Limited Common Property
My strata corporation consists of two sections – commercial and residential. The residential section has a limited common property lobby area with furniture that is looking worn and should be replaced. Do all owners have to pay for the new furniture?
Strata Property Regulation 11.2 provides that an operating expense or special levy related to limited common property designated to a section is shared amongst only those strata lots who are entitled to the benefit of the limited common property.
Every owner in our development has a balcony that is accessible only through a strata lot. Are these balconies common property or limited common property?
Whether a balcony is common property, limited common property or part of a strata lot is determined by a review of the strata plan or a review of any resolutions that may have been filed in the Land Title Office on the general index. A balcony is not limited common property merely because access is limited or restricted.
How do we know if our balconies are common property or limited common property when each strata lot has a private balcony that no one else can access? Does that mean it is limited common property?
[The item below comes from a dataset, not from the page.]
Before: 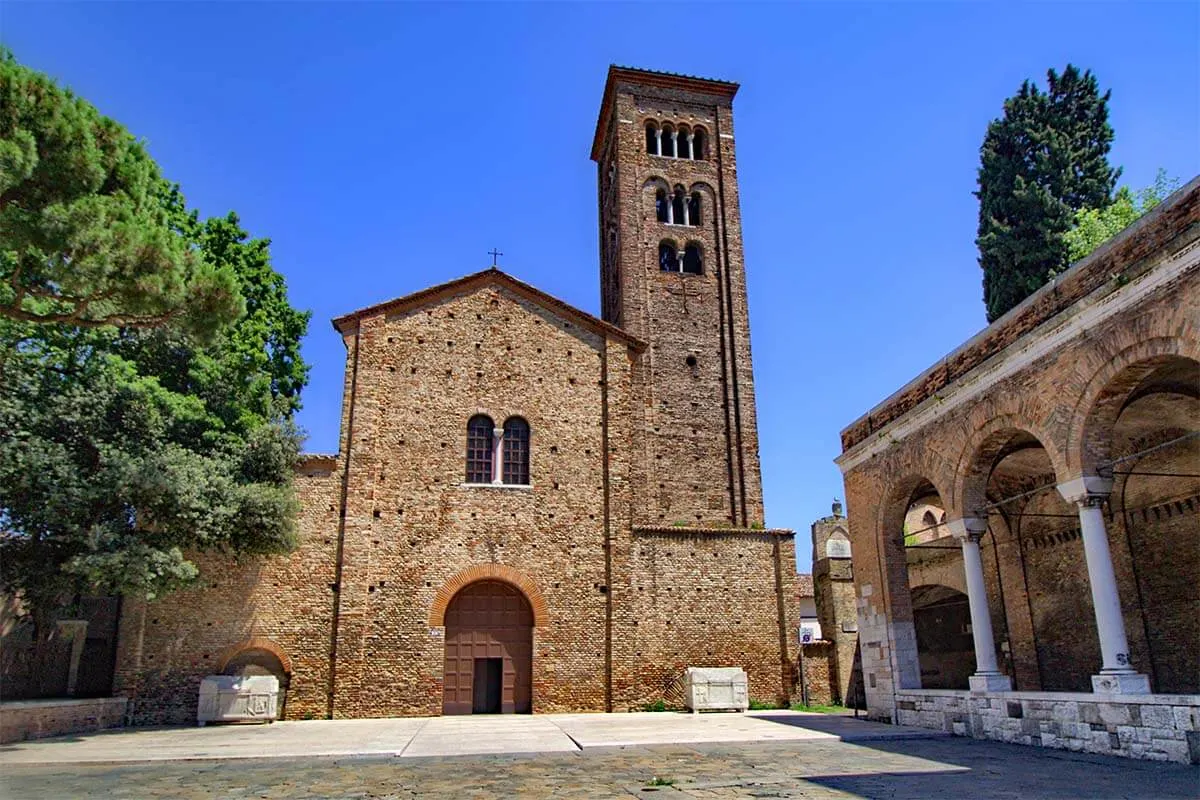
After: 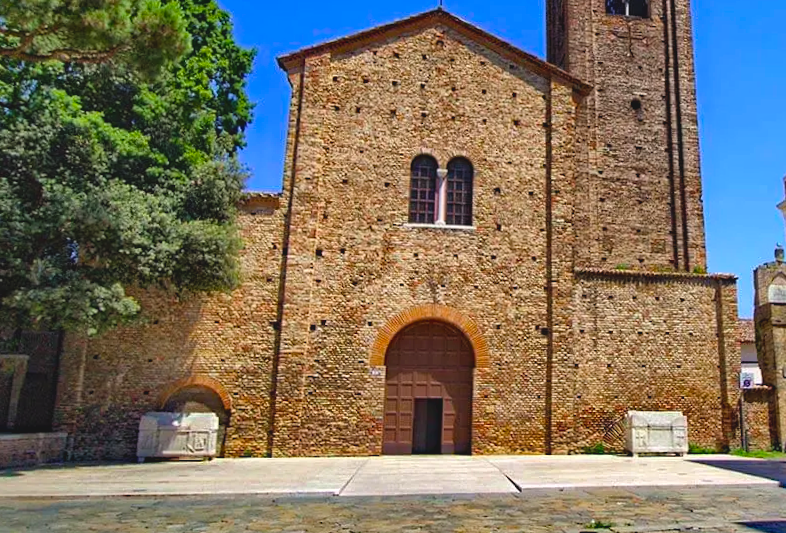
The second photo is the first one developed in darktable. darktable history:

If the balconies are limited common property, they will be designated as limited common property on the strata plan.
An owner says that the balconies and patios are limited common property because only one owner has access. How does a strata corporation know if a balcony is common property or limited common property?
The Strata Property Act defines limited common property as common property designated for the exclusive use of the owners of one or more strata lots. The key is the use of the word “designated”. There are only two ways to “designate” common property as limited common property on the strata plan or by a resolution passed by a 3/4 vote of the owners at a general meeting. If a balcony is not designated in either of these two ways, then it is not limited common property.